Do elections actually impact sales?
In 2015, the British Journal of Political Science published a paper written by Princeton economist Brandice Canes-Wrone and her co-author Jee-Kwang Park. They used home sales data that was collected between 1999 and 2006 from a real estate website to determine how home sales performed during 73 gubernatorial elections in 35 states. The research showed that during election years, home sales dropped from two-tenths to three-tenths of a percent, depending upon the state.
Other studies discovered similar findings. In 2012, Movoto.com showed that the housing market was affected by presidential elections. Using data from the California Realtors Association (CAR), they found that housing prices increased 1.5% less than in the year right before the elections, and 0.8% less than in the year right after the election. Small percentages on large numbers can really make a big difference over time.

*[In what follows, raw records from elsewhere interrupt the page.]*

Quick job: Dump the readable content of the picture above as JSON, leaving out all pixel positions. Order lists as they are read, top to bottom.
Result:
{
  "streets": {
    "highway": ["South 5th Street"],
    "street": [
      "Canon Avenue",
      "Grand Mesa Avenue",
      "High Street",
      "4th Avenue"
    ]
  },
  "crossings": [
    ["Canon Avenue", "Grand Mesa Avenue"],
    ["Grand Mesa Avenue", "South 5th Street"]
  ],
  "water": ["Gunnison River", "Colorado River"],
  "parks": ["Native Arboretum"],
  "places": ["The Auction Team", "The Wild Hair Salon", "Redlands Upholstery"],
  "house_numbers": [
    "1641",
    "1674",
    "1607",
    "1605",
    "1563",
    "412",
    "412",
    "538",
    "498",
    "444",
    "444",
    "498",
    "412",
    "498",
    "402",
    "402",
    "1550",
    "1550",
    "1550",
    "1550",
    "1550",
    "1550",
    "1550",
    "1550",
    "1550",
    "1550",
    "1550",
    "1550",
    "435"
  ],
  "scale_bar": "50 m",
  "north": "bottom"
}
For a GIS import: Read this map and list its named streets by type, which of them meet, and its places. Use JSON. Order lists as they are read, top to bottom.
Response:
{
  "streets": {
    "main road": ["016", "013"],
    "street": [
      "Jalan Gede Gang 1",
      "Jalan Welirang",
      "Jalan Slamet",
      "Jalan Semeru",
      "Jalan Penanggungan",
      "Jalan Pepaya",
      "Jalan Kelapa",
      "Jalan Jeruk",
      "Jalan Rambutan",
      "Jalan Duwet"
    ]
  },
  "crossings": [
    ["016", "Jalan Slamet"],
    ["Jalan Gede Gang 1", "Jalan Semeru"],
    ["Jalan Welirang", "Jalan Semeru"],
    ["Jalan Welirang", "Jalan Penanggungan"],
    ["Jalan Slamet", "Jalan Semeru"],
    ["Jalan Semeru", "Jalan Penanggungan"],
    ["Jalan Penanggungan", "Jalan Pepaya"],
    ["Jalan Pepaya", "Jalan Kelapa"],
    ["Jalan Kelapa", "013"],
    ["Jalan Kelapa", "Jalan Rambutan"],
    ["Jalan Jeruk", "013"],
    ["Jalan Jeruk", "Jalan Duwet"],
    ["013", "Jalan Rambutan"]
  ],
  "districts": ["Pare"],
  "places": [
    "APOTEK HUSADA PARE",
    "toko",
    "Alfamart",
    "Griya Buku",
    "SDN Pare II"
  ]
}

2017 predictions on real estate values?
The National Association of Realtors, Mortgage Bankers Association, Fannie Mae, and Freddie Mac all say that there will be a large increase in numbers of home sales in 2017. Most of the increase in home purchases and sales in 2017 will be due to Generation Y’ers continuing to get back into the real estate market. As a result, price increases range between 1% and 3% depending on the unemployment rates and local markets of your area.
The truth is that there is still a shortage of real estate out there in most markets. If you are a seller, you are in a great position. If you are a buyer, there may be a few more deals than before. Now that we are past the 2016 election, we should all fee more certain about the direction our country is going. And, certainty always helps the real estate market!